* [EXTRACT]:
***

Re: Reviewing freeze map code

From: Masahiko Sawada <sawada(dot)mshk(at)gmail(dot)com>
To: Amit Kapila <amit(dot)kapila16(at)gmail(dot)com>
Cc: Andres Freund <andres(at)anarazel(dot)de>, Alvaro Herrera <alvherre(at)2ndquadrant(dot)com>, Robert Haas <robertmhaas(at)gmail(dot)com>, Thomas Munro <thomas(dot)munro(at)enterprisedb(dot)com>, Stephen Frost <sfrost(at)snowman(dot)net>, Michael Paquier <michael(dot)paquier(at)gmail(dot)com>, "pgsql-hackers(at)postgresql(dot)org" <pgsql-hackers(at)postgresql(dot)org>
Subject: Re: Reviewing freeze map code
Date: 2016-07-11 14:51:05
Message-ID: CAD21AoAqXDbR0TwK42YLJsujK9HqA=pT9O_yRWmyq5WiW9GoaQ@mail.gmail.com
Views: Raw Message | Whole Thread | Download mbox | Resend email
Thread:
Lists: pgsql-hackers

On Fri, Jul 8, 2016 at 10:24 PM, Amit Kapila <amit(dot)kapila16(at)gmail(dot)com> wrote:
> On Thu, Jul 7, 2016 at 12:34 PM, Masahiko Sawada <sawada(dot)mshk(at)gmail(dot)com> wrote:
>> Than you for reviewing!

***

* [TASK LIST]:
[1] Extract the stretch of the mailing-list message from "On Fri, Jul" through "you for reviewing!".
[2] Answer these questions about the mailing-list message:
(a) On what date and at what time was the message sent?
(b) On which list was it posted?
(c) On what day and at what time did Amit Kapila write the message it replies to?
None of these rows is needed.

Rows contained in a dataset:
***

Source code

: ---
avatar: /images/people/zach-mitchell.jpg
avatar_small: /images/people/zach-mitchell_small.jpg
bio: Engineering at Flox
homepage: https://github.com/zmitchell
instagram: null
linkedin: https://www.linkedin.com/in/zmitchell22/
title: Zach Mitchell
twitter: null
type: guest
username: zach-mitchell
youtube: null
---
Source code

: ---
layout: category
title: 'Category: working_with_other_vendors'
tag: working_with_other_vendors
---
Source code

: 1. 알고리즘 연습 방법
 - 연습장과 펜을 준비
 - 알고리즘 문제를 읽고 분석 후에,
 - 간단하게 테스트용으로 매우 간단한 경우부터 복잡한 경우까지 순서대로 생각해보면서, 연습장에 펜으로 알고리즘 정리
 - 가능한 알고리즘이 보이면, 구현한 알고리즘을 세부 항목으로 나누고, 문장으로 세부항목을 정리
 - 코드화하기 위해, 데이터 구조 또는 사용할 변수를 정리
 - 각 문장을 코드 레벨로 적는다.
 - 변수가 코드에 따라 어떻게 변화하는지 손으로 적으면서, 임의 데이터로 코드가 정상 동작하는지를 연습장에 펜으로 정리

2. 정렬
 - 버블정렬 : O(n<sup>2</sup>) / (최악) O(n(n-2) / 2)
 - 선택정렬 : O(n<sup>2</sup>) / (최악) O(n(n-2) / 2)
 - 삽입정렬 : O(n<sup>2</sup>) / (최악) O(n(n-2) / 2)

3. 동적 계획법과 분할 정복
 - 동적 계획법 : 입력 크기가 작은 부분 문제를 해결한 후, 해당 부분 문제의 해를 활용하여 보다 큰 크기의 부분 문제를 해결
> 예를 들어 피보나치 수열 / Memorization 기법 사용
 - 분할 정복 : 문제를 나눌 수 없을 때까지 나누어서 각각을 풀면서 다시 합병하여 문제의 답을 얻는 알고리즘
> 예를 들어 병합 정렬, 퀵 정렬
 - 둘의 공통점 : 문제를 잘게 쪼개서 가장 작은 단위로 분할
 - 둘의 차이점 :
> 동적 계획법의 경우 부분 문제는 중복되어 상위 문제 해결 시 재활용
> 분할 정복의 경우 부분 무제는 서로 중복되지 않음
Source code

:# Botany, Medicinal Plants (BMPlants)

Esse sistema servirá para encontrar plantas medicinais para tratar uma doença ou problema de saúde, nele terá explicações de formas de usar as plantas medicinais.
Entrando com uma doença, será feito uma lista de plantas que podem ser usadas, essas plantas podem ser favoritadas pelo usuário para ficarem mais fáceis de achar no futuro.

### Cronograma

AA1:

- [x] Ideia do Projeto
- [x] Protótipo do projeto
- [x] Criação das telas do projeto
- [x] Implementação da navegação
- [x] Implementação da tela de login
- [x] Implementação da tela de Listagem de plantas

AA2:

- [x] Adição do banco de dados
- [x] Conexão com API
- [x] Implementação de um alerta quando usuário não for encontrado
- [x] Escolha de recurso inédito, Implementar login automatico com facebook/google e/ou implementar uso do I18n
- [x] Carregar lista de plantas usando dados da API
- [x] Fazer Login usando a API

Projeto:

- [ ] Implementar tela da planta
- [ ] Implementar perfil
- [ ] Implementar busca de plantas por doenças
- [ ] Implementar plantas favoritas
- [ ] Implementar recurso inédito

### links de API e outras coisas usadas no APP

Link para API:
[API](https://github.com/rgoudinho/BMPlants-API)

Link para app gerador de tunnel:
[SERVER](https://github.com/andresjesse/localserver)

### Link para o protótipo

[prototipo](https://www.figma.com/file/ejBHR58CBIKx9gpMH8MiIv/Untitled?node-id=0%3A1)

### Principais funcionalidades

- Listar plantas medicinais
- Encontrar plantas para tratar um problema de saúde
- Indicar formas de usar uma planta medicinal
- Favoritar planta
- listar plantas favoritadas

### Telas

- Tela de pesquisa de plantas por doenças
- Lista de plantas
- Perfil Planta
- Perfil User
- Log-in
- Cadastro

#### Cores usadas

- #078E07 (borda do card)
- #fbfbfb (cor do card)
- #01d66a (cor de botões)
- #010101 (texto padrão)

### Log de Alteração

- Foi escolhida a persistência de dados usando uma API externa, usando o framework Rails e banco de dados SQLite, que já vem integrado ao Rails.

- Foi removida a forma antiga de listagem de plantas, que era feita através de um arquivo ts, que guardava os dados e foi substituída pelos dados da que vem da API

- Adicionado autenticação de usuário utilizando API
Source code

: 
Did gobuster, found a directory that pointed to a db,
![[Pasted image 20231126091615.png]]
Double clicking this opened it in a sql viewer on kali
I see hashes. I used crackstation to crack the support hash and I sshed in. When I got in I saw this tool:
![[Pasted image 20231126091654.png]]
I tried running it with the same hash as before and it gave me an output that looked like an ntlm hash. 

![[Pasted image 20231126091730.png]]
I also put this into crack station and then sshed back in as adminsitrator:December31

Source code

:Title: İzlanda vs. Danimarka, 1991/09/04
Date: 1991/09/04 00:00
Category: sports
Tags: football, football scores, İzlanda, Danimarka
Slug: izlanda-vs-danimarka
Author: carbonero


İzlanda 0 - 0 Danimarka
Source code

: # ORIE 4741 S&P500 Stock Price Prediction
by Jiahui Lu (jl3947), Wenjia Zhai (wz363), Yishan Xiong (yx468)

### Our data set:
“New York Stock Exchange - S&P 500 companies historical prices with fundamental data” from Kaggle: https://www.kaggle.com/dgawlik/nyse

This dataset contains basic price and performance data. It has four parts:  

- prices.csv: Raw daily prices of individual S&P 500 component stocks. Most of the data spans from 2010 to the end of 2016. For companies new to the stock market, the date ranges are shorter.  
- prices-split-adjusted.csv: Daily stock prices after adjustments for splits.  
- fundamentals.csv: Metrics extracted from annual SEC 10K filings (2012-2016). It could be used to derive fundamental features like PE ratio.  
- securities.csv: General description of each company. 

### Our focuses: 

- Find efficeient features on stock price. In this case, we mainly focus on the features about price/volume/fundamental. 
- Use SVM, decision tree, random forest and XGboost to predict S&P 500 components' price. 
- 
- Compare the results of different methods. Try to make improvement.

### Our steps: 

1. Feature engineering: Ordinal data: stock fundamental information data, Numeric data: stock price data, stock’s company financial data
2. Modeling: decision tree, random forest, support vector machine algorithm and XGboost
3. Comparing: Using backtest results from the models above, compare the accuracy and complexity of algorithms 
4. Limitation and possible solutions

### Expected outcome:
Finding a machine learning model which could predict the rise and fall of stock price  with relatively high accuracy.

***

* [TASK-BY-TASK RESULTS]:
[1]
On Fri, Jul 8, 2016 at 10:24 PM, Amit Kapila <amit(dot)kapila16(at)gmail(dot)com> wrote:
> On Thu, Jul 7, 2016 at 12:34 PM, Masahiko Sawada <sawada(dot)mshk(at)gmail(dot)com> wrote:
>> Than you for reviewing!

[2]
(a) 2016-07-11 at 14:51:05
(b) pgsql-hackers
(c) Friday, July 8, 2016, at 10:24 PM